The Enterprise Data Warehouse built using Teradata, Oracle, DB2 or other DBMS is undergoing a revolutionary change. As the sources of data become rich and diverse, storing them in a traditional EDW is not the optimal solution.
The figure below shows the structure of a typical enterprise data warehouse. Data from various IT applications such as CRM, ERP and Supply Chain Management is fed into a data warehouse by applying appropriate ETL processes to transform it to the desired schema. After aggregation, the results are accessible by end users via Business Intelligence and Reporting tools.
Challenges with Proprietary Data Warehouse Platforms:
- Inefficient resource utilization with ETL, apps and analytics requirements compete with each other
- Incapable of storing and processing unstructured data
- Wasted Storage with only ~20% of data is real-time
- Licence Cost and upgrade is expensive
- Vendor dependency with proprietary solution
Apache™ Hadoop as Open Source Data Warehouse Platform:
Apache Hadoop is an open source project that provides a parallel storage and processing framework that enables customized analytical functions using commodity hardware. It scales out to clusters spanning tens to thousands of server nodes making it possible to process very large amounts of data at a fraction of the cost of enterprise data warehouses. The key is the use of commodity servers – Hadoop makes this possible by providing for replication and distribution of the nodes over multiple nodes, racks and even data centers.
Hadoop is rapidly being adopted by enterprises from leading banks and retailers to online travel and ecommerce sites in a wide range of applications.
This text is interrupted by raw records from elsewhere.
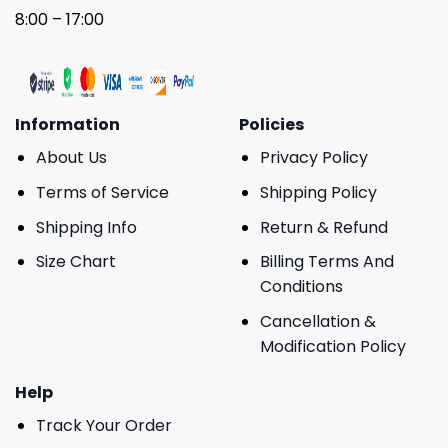
8:00 – 17:00
Information
Policies
About Us
Privacy Policy
Terms of Service
Shipping Policy
Shipping Info
Return & Refund
Size Chart
Billing Terms And
Conditions
Cancellation &
Modification Policy
Help
Track Your Order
Key reasons to Augment Apache™ Hadoop with Existing Enterprise Data Warehouse:
Although Hadoop was originally developed to process unstructured data, it has quickly been embraced by enterprises to offload their data warehouse. This leads to lower cost and better performance of the data warehouse.
1. Reduce Cost
The Teradata Active Data Warehouse starts at $57,000 per Terabyte. In comparison, the cost of a supported Hadoop distribution and all hardware and datacenter costs are around $1,450/TB, a fraction of the Teradata price1. With such a compelling price advantage, it is a no brainer to use Hadoop to augment and in some cases even replace the enterprise data warehouse.
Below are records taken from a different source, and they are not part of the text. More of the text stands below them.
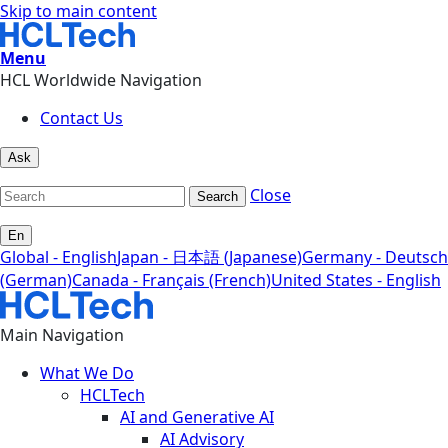
Skip to main content
Menu
HCL Worldwide Navigation
Contact Us
Ask
Close
Search
En
Global - English
Japan - 日本語 (Japanese)
Germany - Deutsch
(German)
Canada - Français (French)
United States - English
Main Navigation
What We Do
HCLTech
AI and Generative AI
AI Advisory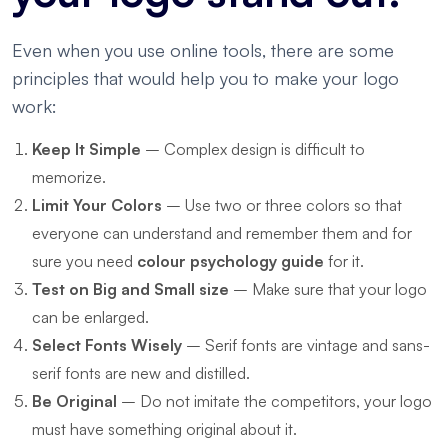
Even when you use online tools, there are some
principles that would help you to make your logo
work:
Keep It Simple
– Complex design is difficult to
memorize.
Limit Your Colors
– Use two or three colors so that
everyone can understand and remember them and for
sure you need
colour psychology guide
for it.
Test on Big and Small size
– Make sure that your logo
can be enlarged.
Select Fonts Wisely
– Serif fonts are vintage and sans-
serif fonts are new and distilled.
Be Original
– Do not imitate the competitors, your logo
must have something original about it.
2. Off-load data processing
Hadoop provides an ideal, massively parallel platform for the extraction and transformation jobs, making these one of the first applications to be moved to Hadoop. In cases where applicable, the connectors to Hadoop that come with certain ETL tools can be used as well (although this option won’t help reduce the cost of using such tools).
3. Off-load Data Storage
In many enterprises, 80% or more of the data in a data warehouse is not actively used. As new data comes in, the volume of data in the warehouse grows, leading to increased cost as more appliances or nodes and disks are added.
Data is categorized as being hot, warm or cold based on the frequency of access. Warm and cold data are prime targets to migrate to a Hadoop cluster. Hadoop clusters are cheap and by dramatically lowering the amount of data stored in the warehouse, considerable savings can be had.
4. Backup and Recovery
By using commodity hardware and cheap disks that are replicated, Hadoop has proven to be a safe and fast backup solution. The backup solution is easy to setup and the attractive costs and recovery time make it an ideal choice for this important function.
To ensure high availability and recovery from disasters, data is backed up to geographically distributed data centers (DR site). Hadoop can be used in the DR site to keep a backup of the data warehouse.